Works
Overview

Kaethe Kauffman received her MFA in Studio Fine Arts from the University of California, Irvine, having previously studied at universities in England (University of London,) Yugoslavia (University of Belgrade,) Spain, (Instituto de Bellas Artes) including one year of graduate study at the Instituto Allende (Universidad de Guanajuato) in Mexico.

 

Her paintings, drawings and murals are in many private and corporate collections and have been exhibited in New York, Los Angeles, Washington D.C., Berkeley, San Francisco, Australia, and Europe, with a one-person exhibit at the CZECH MUSEUM OF FINE ARTS in Prague, Czech Republic. She has been included in group exhibitions at Hofstra University, Long Island, NY, Lichtundfire Gallery, Walter Wickiser Gallery, Kathleen Cullen Gallery, Allen Gallery, Elizabeth Foundation for the Arts and the Fifth Avenue Gallery, all in New York City; The Loft Gallery, Los Angeles; University Art Gallery, Indiana State University, Terre Haute; Texas A&M University; and University of Nebraska, Omaha. Additional one-person exhibitions were held at Rensselaer Newman Foundation, Troy, NY; Frostburg University, MD; University of Salisbury, MD; Allen Gallery, Memphis, TN; Joyce Goldstein Gallery, Chatham, NY; Banco Gallery, Bethlehem, PA; Berry College, Mount Berry, GA; Hardin Center for Cultural Arts, Gadsden, AL; and the Sierra Arts Foundation Gallery, Reno, NV.

Video
Biography

Kaethe Kauffman’s art focuses on the human body, in its physical reality and as a vehicle for meditative practice. Her Cibachromes, inkjet and mixed media works combine disparate images into new, mysterious forms that suggest a letting go of the self.

 

Kauffman was born in Cheverly, Maryland in 1948 and grew up in Seattle.
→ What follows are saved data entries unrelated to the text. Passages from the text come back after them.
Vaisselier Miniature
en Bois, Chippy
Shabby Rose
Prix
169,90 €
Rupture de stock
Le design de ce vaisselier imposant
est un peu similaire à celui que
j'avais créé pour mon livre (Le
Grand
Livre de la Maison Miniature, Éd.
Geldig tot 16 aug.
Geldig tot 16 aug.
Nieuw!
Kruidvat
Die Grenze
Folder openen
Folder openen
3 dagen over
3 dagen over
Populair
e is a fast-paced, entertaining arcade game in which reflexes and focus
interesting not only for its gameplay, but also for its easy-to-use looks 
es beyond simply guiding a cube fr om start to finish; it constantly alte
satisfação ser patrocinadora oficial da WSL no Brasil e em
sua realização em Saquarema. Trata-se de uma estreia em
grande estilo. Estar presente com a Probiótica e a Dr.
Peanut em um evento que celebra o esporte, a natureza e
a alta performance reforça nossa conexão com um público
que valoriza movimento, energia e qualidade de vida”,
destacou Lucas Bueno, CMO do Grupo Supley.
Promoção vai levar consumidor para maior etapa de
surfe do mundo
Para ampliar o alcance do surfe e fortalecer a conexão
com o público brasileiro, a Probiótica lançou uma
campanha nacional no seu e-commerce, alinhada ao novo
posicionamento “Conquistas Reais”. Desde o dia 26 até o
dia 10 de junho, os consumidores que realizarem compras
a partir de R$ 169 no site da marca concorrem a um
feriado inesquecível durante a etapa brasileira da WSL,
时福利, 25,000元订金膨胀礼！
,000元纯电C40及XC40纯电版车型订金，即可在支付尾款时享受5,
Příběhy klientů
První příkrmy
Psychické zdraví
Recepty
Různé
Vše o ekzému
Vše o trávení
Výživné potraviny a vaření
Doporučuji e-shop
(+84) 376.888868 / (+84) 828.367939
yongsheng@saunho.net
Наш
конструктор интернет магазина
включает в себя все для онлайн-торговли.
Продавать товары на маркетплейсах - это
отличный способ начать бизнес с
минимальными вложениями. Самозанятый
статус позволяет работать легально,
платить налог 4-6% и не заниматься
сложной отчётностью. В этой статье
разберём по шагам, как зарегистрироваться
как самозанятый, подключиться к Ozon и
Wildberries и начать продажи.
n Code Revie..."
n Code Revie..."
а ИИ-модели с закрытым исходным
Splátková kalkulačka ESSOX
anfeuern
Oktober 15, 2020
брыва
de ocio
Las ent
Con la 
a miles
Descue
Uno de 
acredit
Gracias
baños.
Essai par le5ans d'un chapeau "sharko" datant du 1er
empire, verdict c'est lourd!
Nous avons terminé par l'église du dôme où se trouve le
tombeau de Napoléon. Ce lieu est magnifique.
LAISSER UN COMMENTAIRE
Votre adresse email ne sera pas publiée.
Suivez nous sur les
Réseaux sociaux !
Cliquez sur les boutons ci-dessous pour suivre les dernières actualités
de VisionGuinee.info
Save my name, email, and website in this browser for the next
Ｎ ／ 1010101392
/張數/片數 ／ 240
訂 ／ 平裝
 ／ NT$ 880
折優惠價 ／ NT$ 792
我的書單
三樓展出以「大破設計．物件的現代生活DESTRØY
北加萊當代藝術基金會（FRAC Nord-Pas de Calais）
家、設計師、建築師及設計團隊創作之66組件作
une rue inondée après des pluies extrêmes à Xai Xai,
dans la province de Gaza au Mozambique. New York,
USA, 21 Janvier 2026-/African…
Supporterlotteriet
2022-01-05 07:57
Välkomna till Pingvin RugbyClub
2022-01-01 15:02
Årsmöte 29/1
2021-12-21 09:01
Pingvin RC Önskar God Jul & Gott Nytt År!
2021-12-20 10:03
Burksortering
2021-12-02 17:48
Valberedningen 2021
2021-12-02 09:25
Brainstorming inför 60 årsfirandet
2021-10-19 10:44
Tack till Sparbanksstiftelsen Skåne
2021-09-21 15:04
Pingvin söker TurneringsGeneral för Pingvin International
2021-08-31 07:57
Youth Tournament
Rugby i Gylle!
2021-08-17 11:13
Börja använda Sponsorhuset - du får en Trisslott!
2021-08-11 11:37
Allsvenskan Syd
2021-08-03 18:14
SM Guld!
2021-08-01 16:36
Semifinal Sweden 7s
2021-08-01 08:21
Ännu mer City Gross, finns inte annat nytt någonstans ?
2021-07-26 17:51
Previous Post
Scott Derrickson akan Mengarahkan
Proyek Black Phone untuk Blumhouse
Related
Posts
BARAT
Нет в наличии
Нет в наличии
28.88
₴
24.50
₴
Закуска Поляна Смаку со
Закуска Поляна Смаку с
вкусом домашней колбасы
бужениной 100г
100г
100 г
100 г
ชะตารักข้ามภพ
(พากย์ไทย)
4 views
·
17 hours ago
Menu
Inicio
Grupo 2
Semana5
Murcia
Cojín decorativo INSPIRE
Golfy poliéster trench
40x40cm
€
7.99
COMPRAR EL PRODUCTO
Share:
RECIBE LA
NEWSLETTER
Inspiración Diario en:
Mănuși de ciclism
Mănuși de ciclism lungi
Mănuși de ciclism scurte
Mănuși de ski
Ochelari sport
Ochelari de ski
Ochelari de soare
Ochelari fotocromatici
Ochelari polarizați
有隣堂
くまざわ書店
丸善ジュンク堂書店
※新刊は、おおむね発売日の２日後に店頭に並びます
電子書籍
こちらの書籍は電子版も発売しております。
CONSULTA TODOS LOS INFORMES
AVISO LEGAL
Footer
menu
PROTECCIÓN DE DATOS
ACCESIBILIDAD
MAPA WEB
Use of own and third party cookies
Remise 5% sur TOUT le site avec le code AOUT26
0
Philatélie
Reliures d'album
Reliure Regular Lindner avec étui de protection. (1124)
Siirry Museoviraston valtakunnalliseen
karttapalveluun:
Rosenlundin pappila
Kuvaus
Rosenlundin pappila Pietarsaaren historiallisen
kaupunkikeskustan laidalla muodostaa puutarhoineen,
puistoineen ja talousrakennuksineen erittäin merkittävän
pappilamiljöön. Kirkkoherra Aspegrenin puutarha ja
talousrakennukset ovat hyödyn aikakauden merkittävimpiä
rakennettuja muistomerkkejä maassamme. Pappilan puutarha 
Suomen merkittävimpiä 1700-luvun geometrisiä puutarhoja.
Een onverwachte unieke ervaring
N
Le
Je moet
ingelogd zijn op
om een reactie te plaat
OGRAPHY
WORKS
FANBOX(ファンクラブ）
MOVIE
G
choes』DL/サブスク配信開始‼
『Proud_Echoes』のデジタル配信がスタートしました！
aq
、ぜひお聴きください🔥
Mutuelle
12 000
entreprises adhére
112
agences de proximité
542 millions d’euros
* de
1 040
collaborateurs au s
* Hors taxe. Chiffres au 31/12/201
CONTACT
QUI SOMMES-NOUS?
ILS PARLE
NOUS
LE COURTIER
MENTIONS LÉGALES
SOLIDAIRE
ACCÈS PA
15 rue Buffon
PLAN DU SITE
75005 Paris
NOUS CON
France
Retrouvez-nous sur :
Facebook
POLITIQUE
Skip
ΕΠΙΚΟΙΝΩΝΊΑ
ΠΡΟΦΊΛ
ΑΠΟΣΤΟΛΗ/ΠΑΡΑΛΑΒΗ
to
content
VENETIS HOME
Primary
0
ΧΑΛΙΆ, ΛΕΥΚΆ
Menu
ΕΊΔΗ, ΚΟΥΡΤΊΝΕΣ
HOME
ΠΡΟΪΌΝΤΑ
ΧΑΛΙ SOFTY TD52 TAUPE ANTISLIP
As a child she was an excellent dancer and was strongly drawn to the visual arts, although she did not receive encouragement for her artistic interests. At age ten, she was taught meditation in a single lesson by a distant visiting cousin who was a doctor. Kauffman cites learning to meditate as “the main formative childhood experience” that was to influence her art. She writes, “I immediately loved it and practiced it every day; it became a refuge.”

 

At the University of Washington, where she majored in Far Eastern studies, Kauffman combined her meditation practice with her involvement with dance and yoga. She was hesitant to study art, and instead worked as a life model, absorbing the professors’ lessons, and painting and drawing the figure on her own. Kauffman went on to earn her BA in studio art at the University of Las Vegas, where she studied the social classes of showgirls, and worked with them to create artwork based on their experiences. Kauffman continued her conceptual feminist work in Los Angeles, where she lived until 1981. She received a MFA from University of California, Irvine and a PhD in Art History from Union Institute in Cincinnati. She taught extensively on the college level before moving to Honolulu in 1994, where she has been inspired by the dance and tattoo art of Hawaii.

 

Kauffman’s work has developed in a number of phases, all concentrating on the connection between the body and the mind. While living in Los Angeles in the 1970s, she made life-sized drawings based on her experience as a runner, depicting alpha states of consciousness. She also created images of female figures in yoga and meditation postures. Her close-up muscle studies showed impressions of long held yoga movements on each joint of the body. The artist continues to develop these bodies of work, along with a landscape series.

 

In 1980, a drowning accident in which her boyfriend died and which nearly took Kauffman’s own life, was the impetus for Into the Light, a series which confronts mortality and transcendence. In its present form, the series has silhouettes of meditating figures progressively filled with light. In the mid-1990s, Kauffman began the series Muscle Movement Meditation, which uses paint-soaked string affixed to parts of the body. When the muscles move, the off-printed paint records the motion on the body. This approach continues to manifest itself in a wide range of series in which multiple images combine into complex works that evoke the merging of individual experience with cosmic consciousness.